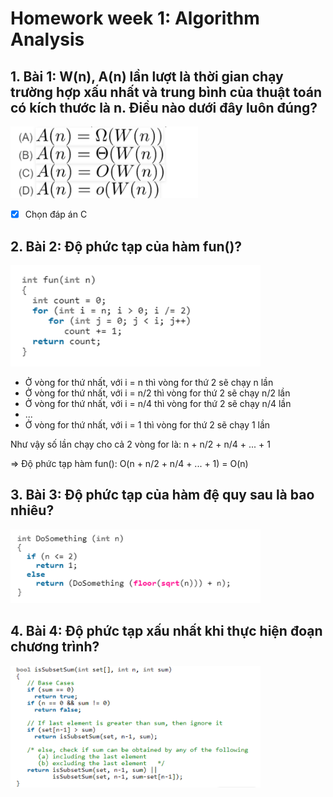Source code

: # Homework week 1: Algorithm Analysis

## 1. Bài 1: W(n), A(n) lần lượt là thời gian chạy trường hợp xấu nhất và trung bình của thuật toán có kích thước là n. Điều nào dưới đây luôn đúng?

<img src="Bai1.png" alt="Bài 1" width="300"/>

- [x] Chọn đáp án C

## 2. Bài 2: Độ phức tạp của hàm fun()?

<img src="Bai2.png" alt="Bài 2" width="400">

* Ở vòng for thứ nhất, với i = n thì vòng for thứ 2 sẽ chạy n lần
* Ở vòng for thứ nhất, với i = n/2 thì vòng for thứ 2 sẽ chạy n/2 lần
* Ở vòng for thứ nhất, với i = n/4 thì vòng for thứ 2 sẽ chạy n/4 lần
* ...
* Ở vòng for thứ nhất, với i = 1 thì vòng for thứ 2 sẽ chạy 1 lần

Như vậy số lần chạy cho cả 2 vòng for là: n + n/2 + n/4 + ... + 1

=> Độ phức tạp hàm fun(): O(n + n/2 + n/4 + ... + 1) = O(n)

## 3. Bài 3: Độ phức tạp của hàm đệ quy sau là bao nhiêu?

<img src="Bai3.png" alt="Bài 3" width="400">

## 4. Bài 4: Độ phức tạp xấu nhất khi thực hiện đoạn chương trình?

<img src="Bai4.png" alt="Bài 4" width="400">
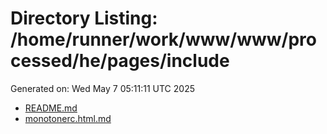 # Directory Listing: /home/runner/work/www/www/processed/he/pages/include
Generated on: Wed May  7 05:11:11 UTC 2025

- [README.md](README.md)
- [monotonerc.html.md](monotonerc.html.md)
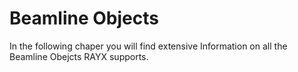# Beamline Objects

In the following chaper you will find extensive Information on all the Beamline Obejcts RAYX supports.  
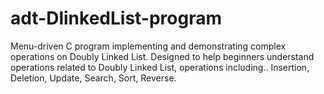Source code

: # adt-DlinkedList-program
Menu-driven C program implementing and demonstrating complex operations on Doubly Linked List. Designed to help beginners understand operations related to Doubly Linked List, operations including.. Insertion, Deletion, Update, Search, Sort, Reverse.

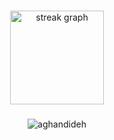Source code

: ###

<div align="center">
  <img src="https://streak-stats.demolab.com?user=aghandideh&locale=en&mode=daily&theme=codeSTACKr&hide_border=true&border_radius=5&order=3" height="150" alt="streak graph"  />
  <!--<img src="https://github-readme-stats.vercel.app/api?username=neymar-coder&hide_title=false&hide_rank=false&show_icons=true&include_all_commits=true&count_private=true&disable_animations=false&theme=codeSTACKr&locale=en&hide_border=false&order=1" height="150" alt="stats graph"  />-->
</div>

###

<div align="center">
<img align="center" src="http://github-profile-summary-cards.vercel.app/api/cards/profile-details?username=neymar-coder&theme=github_dark" alt="aghandideh" />
</div>

###

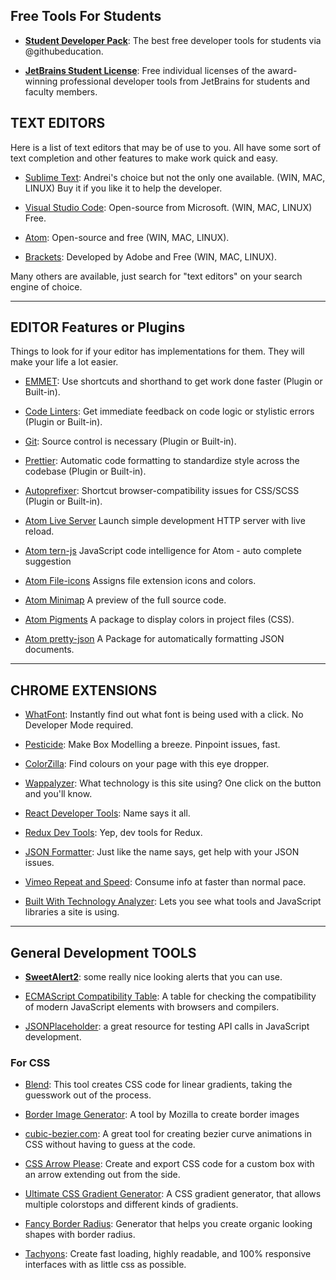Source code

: ## Free Tools For Students
* [**Student Developer Pack**](https://education.github.com/pack): The best free developer tools for students via @githubeducation.

* [**JetBrains Student License**](https://www.jetbrains.com/student/):  Free individual licenses of the award-winning professional developer tools from JetBrains for students and faculty members.

## TEXT EDITORS

Here is a list of text editors that may be of use to you. All have some sort of text completion and other features to make work quick and easy.

* [Sublime Text](https://www.sublimetext.com/3): Andrei's choice but not the only one available. (WIN, MAC, LINUX) Buy it if you like it to help the developer.

* [Visual Studio Code](https://code.visualstudio.com/): Open-source from Microsoft. (WIN, MAC, LINUX) Free.

* [Atom](https://atom.io/): Open-source and free (WIN, MAC, LINUX).

* [Brackets](http://brackets.io/): Developed by Adobe and Free (WIN, MAC, LINUX).

Many others are available, just search for "text editors" on your search engine of choice.

---

## EDITOR Features or Plugins

Things to look for if your editor has implementations for them. They will make your life a lot easier.

* [EMMET](https://emmet.io/): Use shortcuts and shorthand to get work done faster (Plugin or Built-in).

* [Code Linters](https://github.com/collections/clean-code-linters): Get immediate feedback on code logic or stylistic errors (Plugin or Built-in).

* [Git](https://git-scm.com/): Source control is necessary (Plugin or Built-in).

* [Prettier](https://prettier.io/): Automatic code formatting to standardize style across the codebase (Plugin or Built-in).

* [Autoprefixer](https://atom.io/packages/autoprefixer): Shortcut browser-compatibility issues for CSS/SCSS (Plugin or Built-in).

* [Atom Live Server](https://atom.io/packages/atom-live-server) Launch simple development HTTP server with live reload.

* [Atom tern-js](https://atom.io/packages/atom-ternjs) JavaScript code intelligence for Atom - auto complete suggestion

* [Atom File-icons](https://atom.io/packages/file-icons) Assigns file extension icons and colors.

* [Atom Minimap](https://atom.io/packages/minimap) A preview of the full source code.

* [Atom Pigments](https://atom.io/packages/pigments) A package to display colors in project files (CSS).

* [Atom pretty-json](https://atom.io/packages/pretty-json) A Package for automatically formatting JSON documents.

---

## CHROME EXTENSIONS

* [WhatFont](https://chrome.google.com/webstore/detail/whatfont/jabopobgcpjmedljpbcaablpmlmfcogm): Instantly find out what font is being used with a click. No Developer Mode required.

* [Pesticide](https://chrome.google.com/webstore/search/pesticide): Make Box Modelling a breeze. Pinpoint issues, fast.

* [ColorZilla](https://chrome.google.com/webstore/detail/colorzilla/bhlhnicpbhignbdhedgjhgdocnmhomnp): Find colours on your page with this eye dropper.

* [Wappalyzer](https://chrome.google.com/webstore/detail/wappalyzer/gppongmhjkpfnbhagpmjfkannfbllamg): What technology is this site using? One click on the button and you'll know.

* [React Developer Tools](https://chrome.google.com/webstore/detail/react-developer-tools/fmkadmapgofadopljbjfkapdkoienihi): Name says it all.

* [Redux Dev Tools](https://chrome.google.com/webstore/detail/redux-devtools/lmhkpmbekcpmknklioeibfkpmmfibljd): Yep, dev tools for Redux.

* [JSON Formatter](https://chrome.google.com/webstore/detail/json-formatter/bcjindcccaagfpapjjmafapmmgkkhgoa): Just like the name says, get help with your JSON issues.

* [Vimeo Repeat and Speed](https://chrome.google.com/webstore/detail/vimeo-repeat-speed/noonakfaafcdaagngpjehilgegefdima): Consume info at faster than normal pace.

* [Built With Technology Analyzer](https://chrome.google.com/webstore/detail/builtwith-technology-prof/dapjbgnjinbpoindlpdmhochffioedbn?hl=en-US): Lets you see what tools and JavaScript libraries a site is using.

---

## General Development TOOLS

* [**SweetAlert2**](https://sweetalert2.github.io/?utm_content=buffer5396d&utm_medium=social&utm_source=facebook.com&utm_campaign=buffer): some really nice looking alerts that you can use.

* [ECMAScript Compatibility Table](https://kangax.github.io/compat-table/es6/): A table for checking the compatibility of modern JavaScript elements with browsers and compilers.

* [JSONPlaceholder](https://jsonplaceholder.typicode.com/): a great resource for testing API calls in JavaScript development.

### For CSS ###

* [Blend](http://colinkeany.com/blend/): This tool creates CSS code for linear gradients, taking the guesswork out of the process.

* [Border Image Generator](https://developer.mozilla.org/de/docs/Web/CSS/CSS_Background_and_Borders/Border-image_generator): A tool by Mozilla to create border images

* [cubic-bezier.com](http://cubic-bezier.com/#.17,.67,.83,.67): A great tool for creating bezier curve animations in CSS without having to guess at the code.

* [CSS Arrow Please](http://www.cssarrowplease.com/): Create and export CSS code for a custom box with an arrow extending out from the side.

* [Ultimate CSS Gradient Generator](http://www.colorzilla.com/gradient-editor/): A CSS gradient generator, that allows multiple colorstops and different kinds of gradients. 

* [Fancy Border Radius](https://9elements.github.io/fancy-border-radius/): Generator that helps you create organic looking shapes with border radius.

* [Tachyons](https://tachyons.io/): Create fast loading, highly readable, and 100% responsive interfaces with as little css as possible.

++++

▶ Directions
Restate the records above in full, word for word. Keep pictures out.

▶ The answer
Source code

: # Homework week 1: Algorithm Analysis

## 1. Bài 1: W(n), A(n) lần lượt là thời gian chạy trường hợp xấu nhất và trung bình của thuật toán có kích thước là n. Điều nào dưới đây luôn đúng?

<img src="Bai1.png" alt="Bài 1" width="300"/>

- [x] Chọn đáp án C

## 2. Bài 2: Độ phức tạp của hàm fun()?

<img src="Bai2.png" alt="Bài 2" width="400">

* Ở vòng for thứ nhất, với i = n thì vòng for thứ 2 sẽ chạy n lần
* Ở vòng for thứ nhất, với i = n/2 thì vòng for thứ 2 sẽ chạy n/2 lần
* Ở vòng for thứ nhất, với i = n/4 thì vòng for thứ 2 sẽ chạy n/4 lần
* ...
* Ở vòng for thứ nhất, với i = 1 thì vòng for thứ 2 sẽ chạy 1 lần

Như vậy số lần chạy cho cả 2 vòng for là: n + n/2 + n/4 + ... + 1

=> Độ phức tạp hàm fun(): O(n + n/2 + n/4 + ... + 1) = O(n)

## 3. Bài 3: Độ phức tạp của hàm đệ quy sau là bao nhiêu?

<img src="Bai3.png" alt="Bài 3" width="400">

## 4. Bài 4: Độ phức tạp xấu nhất khi thực hiện đoạn chương trình?

<img src="Bai4.png" alt="Bài 4" width="400">
 # Directory Listing: /home/runner/work/www/www/processed/he/pages/include
Generated on: Wed May  7 05:11:11 UTC 2025

- [README.md](README.md)
- [monotonerc.html.md](monotonerc.html.md)
# Beamline Objects

In the following chaper you will find extensive Information on all the Beamline Obejcts RAYX supports.  
Source code

: # adt-DlinkedList-program
Menu-driven C program implementing and demonstrating complex operations on Doubly Linked List. Designed to help beginners understand operations related to Doubly Linked List, operations including.. Insertion, Deletion, Update, Search, Sort, Reverse.

Source code

: ###

<div align="center">
  <img src="https://streak-stats.demolab.com?user=aghandideh&locale=en&mode=daily&theme=codeSTACKr&hide_border=true&border_radius=5&order=3" height="150" alt="streak graph"  />
  <!--<img src="https://github-readme-stats.vercel.app/api?username=neymar-coder&hide_title=false&hide_rank=false&show_icons=true&include_all_commits=true&count_private=true&disable_animations=false&theme=codeSTACKr&locale=en&hide_border=false&order=1" height="150" alt="stats graph"  />-->
</div>

###

<div align="center">
<img align="center" src="http://github-profile-summary-cards.vercel.app/api/cards/profile-details?username=neymar-coder&theme=github_dark" alt="aghandideh" />
</div>

###

Source code

: ## Free Tools For Students
* [**Student Developer Pack**](https://education.github.com/pack): The best free developer tools for students via @githubeducation.

* [**JetBrains Student License**](https://www.jetbrains.com/student/):  Free individual licenses of the award-winning professional developer tools from JetBrains for students and faculty members.

## TEXT EDITORS

Here is a list of text editors that may be of use to you. All have some sort of text completion and other features to make work quick and easy.

* [Sublime Text](https://www.sublimetext.com/3): Andrei's choice but not the only one available. (WIN, MAC, LINUX) Buy it if you like it to help the developer.

* [Visual Studio Code](https://code.visualstudio.com/): Open-source from Microsoft. (WIN, MAC, LINUX) Free.

* [Atom](https://atom.io/): Open-source and free (WIN, MAC, LINUX).

* [Brackets](http://brackets.io/): Developed by Adobe and Free (WIN, MAC, LINUX).

Many others are available, just search for "text editors" on your search engine of choice.

---

## EDITOR Features or Plugins

Things to look for if your editor has implementations for them. They will make your life a lot easier.

* [EMMET](https://emmet.io/): Use shortcuts and shorthand to get work done faster (Plugin or Built-in).

* [Code Linters](https://github.com/collections/clean-code-linters): Get immediate feedback on code logic or stylistic errors (Plugin or Built-in).

* [Git](https://git-scm.com/): Source control is necessary (Plugin or Built-in).

* [Prettier](https://prettier.io/): Automatic code formatting to standardize style across the codebase (Plugin or Built-in).

* [Autoprefixer](https://atom.io/packages/autoprefixer): Shortcut browser-compatibility issues for CSS/SCSS (Plugin or Built-in).

* [Atom Live Server](https://atom.io/packages/atom-live-server) Launch simple development HTTP server with live reload.

* [Atom tern-js](https://atom.io/packages/atom-ternjs) JavaScript code intelligence for Atom - auto complete suggestion

* [Atom File-icons](https://atom.io/packages/file-icons) Assigns file extension icons and colors.

* [Atom Minimap](https://atom.io/packages/minimap) A preview of the full source code.

* [Atom Pigments](https://atom.io/packages/pigments) A package to display colors in project files (CSS).

* [Atom pretty-json](https://atom.io/packages/pretty-json) A Package for automatically formatting JSON documents.

---

## CHROME EXTENSIONS

* [WhatFont](https://chrome.google.com/webstore/detail/whatfont/jabopobgcpjmedljpbcaablpmlmfcogm): Instantly find out what font is being used with a click. No Developer Mode required.

* [Pesticide](https://chrome.google.com/webstore/search/pesticide): Make Box Modelling a breeze. Pinpoint issues, fast.

* [ColorZilla](https://chrome.google.com/webstore/detail/colorzilla/bhlhnicpbhignbdhedgjhgdocnmhomnp): Find colours on your page with this eye dropper.

* [Wappalyzer](https://chrome.google.com/webstore/detail/wappalyzer/gppongmhjkpfnbhagpmjfkannfbllamg): What technology is this site using? One click on the button and you'll know.

* [React Developer Tools](https://chrome.google.com/webstore/detail/react-developer-tools/fmkadmapgofadopljbjfkapdkoienihi): Name says it all.

* [Redux Dev Tools](https://chrome.google.com/webstore/detail/redux-devtools/lmhkpmbekcpmknklioeibfkpmmfibljd): Yep, dev tools for Redux.

* [JSON Formatter](https://chrome.google.com/webstore/detail/json-formatter/bcjindcccaagfpapjjmafapmmgkkhgoa): Just like the name says, get help with your JSON issues.

* [Vimeo Repeat and Speed](https://chrome.google.com/webstore/detail/vimeo-repeat-speed/noonakfaafcdaagngpjehilgegefdima): Consume info at faster than normal pace.

* [Built With Technology Analyzer](https://chrome.google.com/webstore/detail/builtwith-technology-prof/dapjbgnjinbpoindlpdmhochffioedbn?hl=en-US): Lets you see what tools and JavaScript libraries a site is using.

---

## General Development TOOLS

* [**SweetAlert2**](https://sweetalert2.github.io/?utm_content=buffer5396d&utm_medium=social&utm_source=facebook.com&utm_campaign=buffer): some really nice looking alerts that you can use.

* [ECMAScript Compatibility Table](https://kangax.github.io/compat-table/es6/): A table for checking the compatibility of modern JavaScript elements with browsers and compilers.

* [JSONPlaceholder](https://jsonplaceholder.typicode.com/): a great resource for testing API calls in JavaScript development.

### For CSS ###

* [Blend](http://colinkeany.com/blend/): This tool creates CSS code for linear gradients, taking the guesswork out of the process.

* [Border Image Generator](https://developer.mozilla.org/de/docs/Web/CSS/CSS_Background_and_Borders/Border-image_generator): A tool by Mozilla to create border images

* [cubic-bezier.com](http://cubic-bezier.com/#.17,.67,.83,.67): A great tool for creating bezier curve animations in CSS without having to guess at the code.

* [CSS Arrow Please](http://www.cssarrowplease.com/): Create and export CSS code for a custom box with an arrow extending out from the side.

* [Ultimate CSS Gradient Generator](http://www.colorzilla.com/gradient-editor/): A CSS gradient generator, that allows multiple colorstops and different kinds of gradients. 

* [Fancy Border Radius](https://9elements.github.io/fancy-border-radius/): Generator that helps you create organic looking shapes with border radius.

* [Tachyons](https://tachyons.io/): Create fast loading, highly readable, and 100% responsive interfaces with as little css as possible.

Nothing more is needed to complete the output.